SOURCE DOCUMENT:
--- Begin ---
Card: ProSet 1991
Acquired: TTM 2014, C/o Home
Sent: 2/3 Received: 6/25 (142 days)
Failure: TTM 2010, C/o Home
Kevin Sweeney played for the Fresno State Bulldogs from 1983-1986, where he became one of the first Fresno QBs to really land on the radar of NFL scouts and a Heisman Trophy Watch List. In 1984, he threw for career highs in attempts (421), completions (221), yards (3,259), and touchdowns (20). His 10,585 career passing yardage mark stood as a school record, (until it was recently shattered by 2014 NFL draft pick Derek Carr), and as the NCAA mark, which has been beaten many times over in the modern spread era.
Kevin was taken in the 7th round of the 1987 NFL Draft by the Dallas Cowboys. It was a dream come true for Kevin, who grew up as a fan of the team, attending training camps on a regular basis. Undersized at 6’0″, Cowboys’ director of Personell Gil Brandt loved his personality and tenacity. During his time at Fresno St, Sweeney got to prove his grit, durability (started 46 games), and experience starting in a pro style offense as well. It was a difficult period for the team to say the least. As the luster was dulling on the stars that played in Dallas, there was a quarterback derby underway between Danny White and Steve Pelleur. He’d lose out though in training camp to 3rd stringer Paul McDonald. Then the NFL Strike happened and everything changed. With the ‘official players’ sidelined, Sweeney was the Cowboys ‘in-pocket quarterback’, – a guy they knew that if the strike was to happen, they were going to call him up, and make that investment pay off from the extra snaps and time Tom Landry and the organization invested into him- and did Sweeney ever. Many ‘scab’ teams were given silly strike nicknames. The Cowboys’ was particularly good. They were dubbed the Rhinestone Cowboys. Kevin came out in his first game as a starter and found Cornell Burbage streaking down the field. He’d hit him for the first touchdown during the NFL strike. The former Fresno St kid, parlayed it into a 2-0 record under center for the Boys. He’d throw for 291 yards and 4 touchdowns and a 111.8 quarterback rating. While the strike ending sent many players packing, Kevin returned to the Cowboys for 1988. While he wasn’t as successful for the team the following year, his time was up when new owner Jerry Jones came into town and fired Tom Landry and his whole staff, replacing him with Jimmy Johnson. Kevin signed with the San Fransisco 49ers in 1989 but was cut during training camp that year. At that point he went into a period of semi-retirement.
In 1991 the WLAF was getting off the ground, and Sweeney was being eyed by the young league. He’d be the second quarterback taken off the board by the Montreal Machine, after Brent Pease (Bir). He’d battle Mike Proctor for the starting job throughout the season. Benched and replaced, he’d reemerge during a contest against Sacramento with the team down 20-10. As he put 2 chipshots from Nittmo on the board, he’d rally the Machine for one final drive down the field trailing now 20-16 with a bit over 3 and a half minutes left. He’d put together a solid 93 yard drive in 8 plays, but suffer a fearsome hit from linebacker Pete Najarian – separating his shoulder. While the Machine won the game 26-23, Sweeney’s season and career was over. Kevin returned to Northern California and currently is a senior VP for Wells Fargo as of 2014. Well worth the wait and the failure I’d say, as not only did Kevin sign his Pro Set 1991 WLAF promo card, but he also included a signed photo of him with the Cowboys and Tom Landry in his own envelope. Really nice pick up here.
--- End ---
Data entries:
--- Begin ---
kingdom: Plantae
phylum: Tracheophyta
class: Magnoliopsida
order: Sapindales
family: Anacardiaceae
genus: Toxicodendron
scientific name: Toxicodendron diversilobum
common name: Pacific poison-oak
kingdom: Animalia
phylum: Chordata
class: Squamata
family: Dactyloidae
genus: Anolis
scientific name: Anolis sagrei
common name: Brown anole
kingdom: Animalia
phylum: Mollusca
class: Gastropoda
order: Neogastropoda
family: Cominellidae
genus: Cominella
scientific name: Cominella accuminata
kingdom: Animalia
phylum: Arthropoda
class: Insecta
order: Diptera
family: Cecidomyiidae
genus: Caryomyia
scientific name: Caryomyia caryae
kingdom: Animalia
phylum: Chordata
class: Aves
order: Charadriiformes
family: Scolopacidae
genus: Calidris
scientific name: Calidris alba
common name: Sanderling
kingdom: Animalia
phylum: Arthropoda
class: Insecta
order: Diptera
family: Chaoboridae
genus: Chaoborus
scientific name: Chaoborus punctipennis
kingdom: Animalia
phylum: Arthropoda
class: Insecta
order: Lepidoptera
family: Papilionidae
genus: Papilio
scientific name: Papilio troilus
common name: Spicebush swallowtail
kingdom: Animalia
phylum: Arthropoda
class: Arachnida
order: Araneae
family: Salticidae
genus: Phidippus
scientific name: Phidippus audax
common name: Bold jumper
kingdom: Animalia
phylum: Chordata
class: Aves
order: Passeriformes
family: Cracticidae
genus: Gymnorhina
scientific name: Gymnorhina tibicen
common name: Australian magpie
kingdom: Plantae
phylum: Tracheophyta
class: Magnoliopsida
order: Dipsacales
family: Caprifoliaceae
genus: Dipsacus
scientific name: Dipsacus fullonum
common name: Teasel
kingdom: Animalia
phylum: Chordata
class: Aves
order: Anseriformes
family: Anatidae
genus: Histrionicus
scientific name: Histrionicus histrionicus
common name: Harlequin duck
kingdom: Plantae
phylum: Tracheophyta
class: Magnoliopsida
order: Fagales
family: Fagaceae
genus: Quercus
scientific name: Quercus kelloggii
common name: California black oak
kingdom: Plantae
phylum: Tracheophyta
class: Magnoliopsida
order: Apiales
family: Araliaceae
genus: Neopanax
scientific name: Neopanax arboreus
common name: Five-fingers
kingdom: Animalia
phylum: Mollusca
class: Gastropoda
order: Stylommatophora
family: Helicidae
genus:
--- End ---
Set down the passage of the text on Kevin Sweeney word for word, starting at "Failure: TTM 2010, C/o" and ending at "modern spread era.". The lines above are separate material and have nothing to do with the text on Kevin Sweeney.

Failure: TTM 2010, C/o Home
Kevin Sweeney played for the Fresno State Bulldogs from 1983-1986, where he became one of the first Fresno QBs to really land on the radar of NFL scouts and a Heisman Trophy Watch List. In 1984, he threw for career highs in attempts (421), completions (221), yards (3,259), and touchdowns (20). His 10,585 career passing yardage mark stood as a school record, (until it was recently shattered by 2014 NFL draft pick Derek Carr), and as the NCAA mark, which has been beaten many times over in the modern spread era.